In assessing the realizability of deferred tax assets, management considers whether it is more likely than not that some portion or all of the deferred tax assets will not be realized. The ultimate realization of deferred tax assets is dependent upon the generation of future taxable income. Management considers the scheduled reversal of taxable temporary differences, projected future taxable income and tax planning strategies in making this assessment. Based on the available objective evidence, management concluded that a full valuation allowance should be recorded against its deferred tax assets. As of February 3, 2018, the valuation allowance decreased to $76.8 million from $89.4 million at January 28, 2017. The decrease in the Company’s deferred tax assets was caused primarily by enactment of the Tax Cuts and Jobs Act which was enacted on December 22, 2017 and changes in certain deductible temporary differences to offset income before income taxes earned in fiscal 2017. Management will continue to assess the valuation allowance against the gross deferred assets.

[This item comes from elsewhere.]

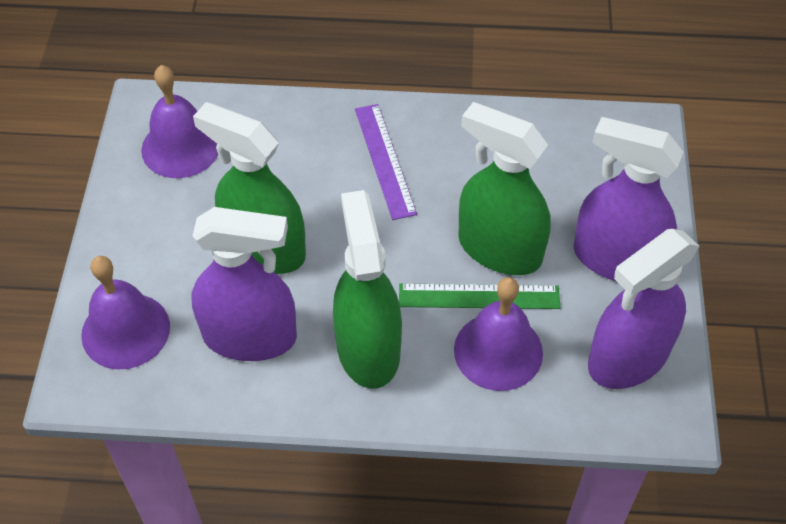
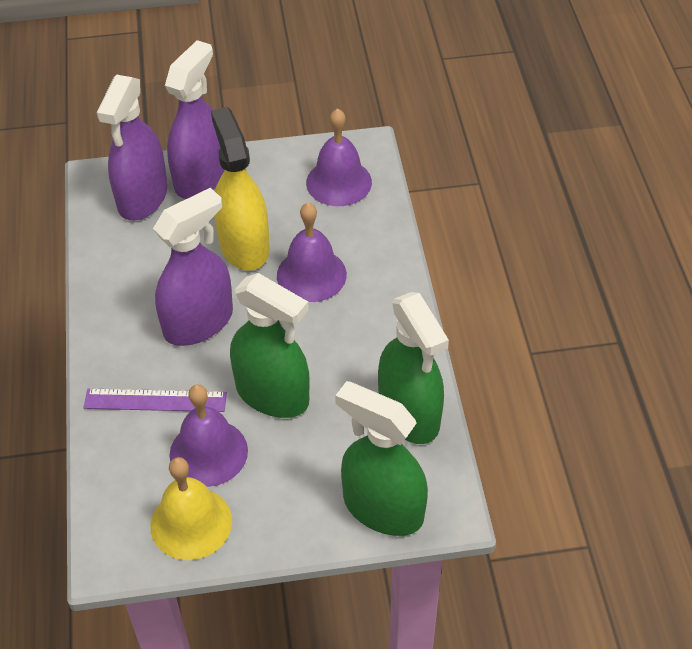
green ruler: [399,284,560,309] = 1 -> none = 0
yellow bell: none = 0 -> [151,457,232,560] = 1
yellow spray bottle: none = 0 -> [211,107,270,271] = 1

A reconciliation of the beginning and ending amounts of unrecognized tax benefits for the respective years is provided below. Amounts presented excluded interest and penalties, where applicable, on unrecognized tax benefits:


   Fiscal Year
   2017  2016  2015
($ in thousands)   
Unrecognized tax benefits at beginning of year  $1,930   $1,930   $1,930 
Increases in tax positions from prior years   -    -    - 
Decreases in tax positions from prior years   -    -    - 
Increases in tax positions for current years   -    -    - 
Settlements   -    -    - 
Lapse of applicable statute of limitations   -    -    - 
Unrecognized tax benefits at end of year  $1,930   $1,930   $1,930 

As of February 3, 2018, the Company had $1.9 million of gross unrecognized tax benefits, $1.5 million of which would affect the Company’s tax rate if recognized. While it is reasonably possible that the amount of unrecognized tax benefits will increase or decrease within the next twelve months, the Company does not expect the change to have a significant impact on its results of operations or financial position. The Company is subject to U.S. federal income tax as well as income tax of multiple state jurisdictions. The Company has substantially concluded all federal income tax matters and all material state and local income tax matters through fiscal 2013.


The Company’s practice is to recognize interest and penalties associated with its unrecognized tax benefits as a component of income tax expense in the Company’s Consolidated Statements of Operations. During fiscal 2017, the Company accrued a provision for interest expense of $0.2 million. As of February 3, 2018, the liability for uncertain tax positions reflected in the Company’s Consolidated Balance Sheets was $3.1 million, including accrued interest and penalties of $2.3 million.


On December 22, 2017, the Tax Cuts and Jobs Act (the “Act”) was enacted. The Act makes broad and complex change to the U.S. tax code including a significant reduction to the U.S. federal corporate tax rate from 35 percent to 21 percent effective January 1, 2018. Accordingly, the federal deferred tax assets were written down to account for the change. The write down is reflected in both the valuation allowance and the deferred tax assets which total $34.0 million. This change is also presented in the effective tax rate schedule as a reduction to the current year losses by 79.3%. The valuation allowance rate impact includes an offsetting reduction for the tax rate which results in no change to the provision for income taxes.


The Act also repeals the Corporation Alternative Minimum Tax (“AMT”) for tax years beginning after December 31, 2017.  Any AMT carryover credits will be refundable starting in the 2018 tax year, remaining credit will be fully refundable in 2021, as such, the Company recorded a current benefit in its' financial statements.